3. O autor pode ainda deduzir contra o réu novos pedidos, nos termos do número anterior, embora esses pedidos se reportem a factos ocorridos antes da propositura da acção, desde que justifique a sua não inclusão na petição inicial”.

O artigo 28.º do CPT refere-se, como se observa da sua epígrafe, à situação de cumulação sucessiva de pedidos e causa de pedir e é diversa da situação enunciada no art. 273.º do CPCivil.

No caso, o art. 28.º n.º 3 permitiria ao autor aditar novos pedidos (com novas e ajustadas causas de pedir) se justificasse a sua não inclusão na petição.

Ora, como a recorrente refere, o autor não apresentou justificação (qualquer justificação) para essa inclusão. De resto não apoiou o seu pedido de ampliação neste dispositivo.

De modo que está afastado que a ampliação em causa possa fundar-se aí.
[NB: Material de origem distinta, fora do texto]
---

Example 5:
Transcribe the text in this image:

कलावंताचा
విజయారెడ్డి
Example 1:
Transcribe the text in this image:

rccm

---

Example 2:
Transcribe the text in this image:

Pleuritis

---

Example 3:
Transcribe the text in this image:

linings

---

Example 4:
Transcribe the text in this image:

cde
Não comportando a forma do processo a existência de réplica, o pedido apenas poderia ser alterado (ampliado), nos termos do art. 273.º n.º 2 do CPC “se a ampliação for o desenvolvimento ou a consequência do pedido primitivo”.
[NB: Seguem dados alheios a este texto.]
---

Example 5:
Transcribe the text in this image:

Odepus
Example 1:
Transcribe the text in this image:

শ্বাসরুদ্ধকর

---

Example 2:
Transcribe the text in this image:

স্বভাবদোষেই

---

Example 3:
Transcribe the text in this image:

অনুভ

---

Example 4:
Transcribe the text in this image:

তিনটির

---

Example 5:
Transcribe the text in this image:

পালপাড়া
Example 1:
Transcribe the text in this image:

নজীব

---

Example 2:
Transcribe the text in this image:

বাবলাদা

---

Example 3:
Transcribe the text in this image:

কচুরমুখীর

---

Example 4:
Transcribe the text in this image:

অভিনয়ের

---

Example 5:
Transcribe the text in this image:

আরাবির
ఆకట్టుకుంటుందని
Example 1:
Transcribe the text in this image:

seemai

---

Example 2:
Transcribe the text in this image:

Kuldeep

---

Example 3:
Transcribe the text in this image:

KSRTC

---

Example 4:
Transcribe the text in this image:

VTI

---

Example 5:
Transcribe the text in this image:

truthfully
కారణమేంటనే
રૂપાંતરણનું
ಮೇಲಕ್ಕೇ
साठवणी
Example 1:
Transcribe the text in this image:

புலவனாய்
Está para nós claro que ele não é consequência do pedido primitivo. Nenhum pedido foi formulado na petição que possa ter como consequência o pedido de pagamento de trabalho suplementar.

In casu, o fundamento do pedido resulta de ter prestado trabalho suplementar e de ele não lhe ter sido pago.

Mas esta causa de pedir é diversa da que suporta os pedidos efectivamente formulados na petição inicial, sabendo-se que os mesmos se referiam nuclearmente às consequências da ilicitude de despedimento.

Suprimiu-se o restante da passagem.